There’s way more noise here.
How many e-mails do you get a day (including spam)? How many tweets are in your stream? Facebook updates? FriendFeed posts? RSS entries? We’re surrounded by so much information on the Internet it’s almost incomprehensible. Some of it is useful. Some of it is junk.
If you’re consuming content, you get to be the judge of what is helpful and what is pointless; the more time you spend on something, the less it’s noise and the more it’s a message.
If you’re creating content, most of it is noise. Noise you have to cut through to accurately convey your message to your intended recipients.
We all try our best at this, and it’s more important for some than others. For marketers, it’s a do or die kind of thing – greater signal to noise ratio means greater chance of conversion into buyers/subscribers/promoters. For friends, it’s not quite as big of a deal. Still, the digital landscape is awfully cluttered, isn’t it?
We want to be heard.
Ironically, the act of self-promotion produces more noise that others will attempt to cut through (because your message is noise for them).
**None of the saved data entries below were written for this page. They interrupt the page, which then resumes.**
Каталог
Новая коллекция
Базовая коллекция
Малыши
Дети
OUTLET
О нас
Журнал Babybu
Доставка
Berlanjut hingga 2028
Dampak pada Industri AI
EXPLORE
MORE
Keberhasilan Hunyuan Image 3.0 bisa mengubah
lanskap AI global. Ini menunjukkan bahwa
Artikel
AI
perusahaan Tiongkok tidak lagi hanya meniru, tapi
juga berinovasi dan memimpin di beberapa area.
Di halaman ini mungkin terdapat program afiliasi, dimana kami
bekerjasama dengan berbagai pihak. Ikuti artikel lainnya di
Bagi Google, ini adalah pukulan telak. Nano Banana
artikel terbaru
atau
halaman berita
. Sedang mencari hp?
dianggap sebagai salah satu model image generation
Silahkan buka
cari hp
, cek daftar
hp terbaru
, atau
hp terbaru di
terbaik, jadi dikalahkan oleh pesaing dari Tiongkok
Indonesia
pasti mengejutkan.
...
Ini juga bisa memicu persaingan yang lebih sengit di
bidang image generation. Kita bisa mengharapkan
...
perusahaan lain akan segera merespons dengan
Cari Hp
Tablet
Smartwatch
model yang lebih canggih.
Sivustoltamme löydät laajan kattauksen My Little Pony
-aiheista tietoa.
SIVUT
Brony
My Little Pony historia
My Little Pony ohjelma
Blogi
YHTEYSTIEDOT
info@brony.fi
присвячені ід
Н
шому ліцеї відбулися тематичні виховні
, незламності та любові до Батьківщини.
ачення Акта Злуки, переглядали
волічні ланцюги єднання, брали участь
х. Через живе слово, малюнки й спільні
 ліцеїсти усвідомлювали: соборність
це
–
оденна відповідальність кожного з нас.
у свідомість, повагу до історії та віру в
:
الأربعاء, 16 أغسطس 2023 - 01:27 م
So we do what we can to keep the eyeballs on us. One of the tricks is emotional investment – if you can instill in people a sense of concern, or interest, or desire to know what comes next, they’ll be more likely to spend their own energy seeking you out. Another is to have novel, groundbreaking content that people simply. must. see. A third is to present it in some way they haven’t seen before, whether through video, audio, augmented reality, or whatever the next big medium/fad is.
Of course, these are just a few ways to make your signal stand about above the noise, and they may or may not work for you. But there are times when I can’t help but ask – do we all need to take a step back? Do we need to let the noise wash over us to understand what’s going on now and in turn understand what we have to do next? Or do we just need to keep on pressing forward, shouting out into the noise, letting our voices join the ever growing din?
I think maybe the answer is somewhere in between. I’m really curious to find out. How about you?